Em qualquer festival dedicado ao cinema contemporâneo no Brasil – e não só no Olhar de Cinema –, por mais paradoxal que possa parecer, a descoberta é um sentimento raro. No mais das vezes, os filmes são recobertos por uma aura de expectativas diversas, o que faz parte do contexto – e, no limite, é inevitável –, mas também pode nublar a sensibilidade. Quando se trata do cinema brasileiro, cujas linhas de força conhecemos mais de perto, é quase impossível chegar a uma sessão num estado de total ignorância – e, consequentemente, abertura. Num cenário como esse, é com entusiasmo que recebo um filme como Os Pássaros Estão Distraídos – não apenas devido ao desconhecimento em relação ao trabalho prévio dos realizadores, mas também porque a matéria fílmica parece tomada por um frescor que se desprende muito rapidamente das imagens.

Logo na primeira sequência, uma articulação peculiar se anuncia: enquanto ouvimos um telefonema entre o idoso José Mauro e Hilda, a mulher responsável por cuidá-lo, o quadro mostra a televisão, que exibe uma sequência de Flashdance (Adrian Lyne, 1983) em que a heroína assiste a um balé. A câmera logo passa a perscrutar o espaço do apartamento – será seu trabalho durante todo o filme –, enquanto uma convivialidade singular começa a se descortinar na banda sonora: José Mauro está prestes a se mudar para o prédio da frente; Diogo (seu filho, talvez?) já não mora ali, mas chega para ajudar a empacotar as coisas; e Hilda governa a casa (que não é sua), a mudança e, em certo sentido, o filme. A disjunção entre imagem e som e o jogo com as mediações darão o tom desse filme surpreendente, que tem pontos de contato com algumas investigações recorrentes do cinema brasileiro recente – a ficcionalidade do cotidiano, o filme de prédio recifense, a sensibilidade da pista de dança de Leonardo Mouramateus –, mas cujo olhar é prenhe de vivacidade e irreverência.

A pulsão narrativa que ocupa a trilha sonora é friccionada por uma visualidade estrutural, herdeira direta dos experimentos de Michael Snow e da Chantal Akerman dos anos 1970. Esse atrito produtivo tem seu ápice no mais belo plano do filme, em que a câmera gira sobre seu próprio eixo na sala do apartamento: enquanto ouvimos diálogos telefônicos entre Diogo e Hilda (ele fala que vem visitar em breve, ela conta do processo da mudança), o quadro rastreia as paredes, em busca dos índices da vida impressa nos objetos. A rotação continua e o plano se torna ainda mais inventivo quando os corpos de Hilda e Diogo começam a habitar a cena, criando um palimpsesto de temporalidades que se sobrepõe às camadas de memória presentes nos enfeites, nos quadros, nos discos de vinil. A certa altura, quando o movimento passa mais uma vez por Hilda, a figuração é acometida por uma gagueira momentânea, num flicker breve, e o que era La Chambre (Akerman, 1972) se tinge de Wavelength (Snow, 1967), com a diferença crucial de que se trata de um filme que não abandona, em nenhum momento, sua vontade de narrar.

Amostra de dados |
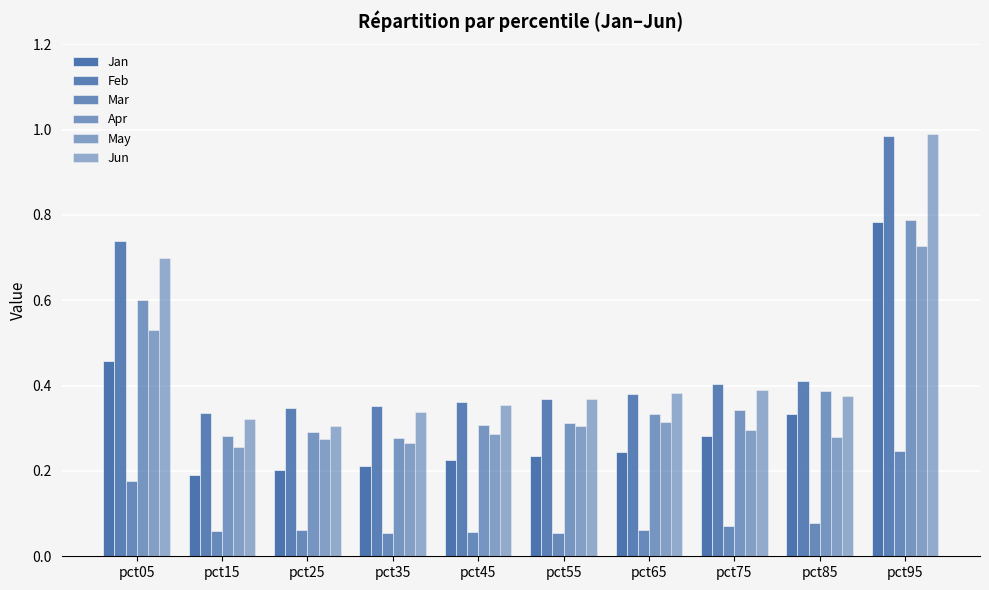

Read the Feb value at pct95.

1.0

Descrição do exercício |
Por favor, diga qual filme aparece na televisão durante a primeira sequência, segundo a crítica sobre Os Pássaros Estão Distraídos. Baseie-se somente no texto para leitura.

Resposta da tarefa |
Flashdance (Adrian Lyne, 1983), numa sequência em que a heroína assiste a um balé.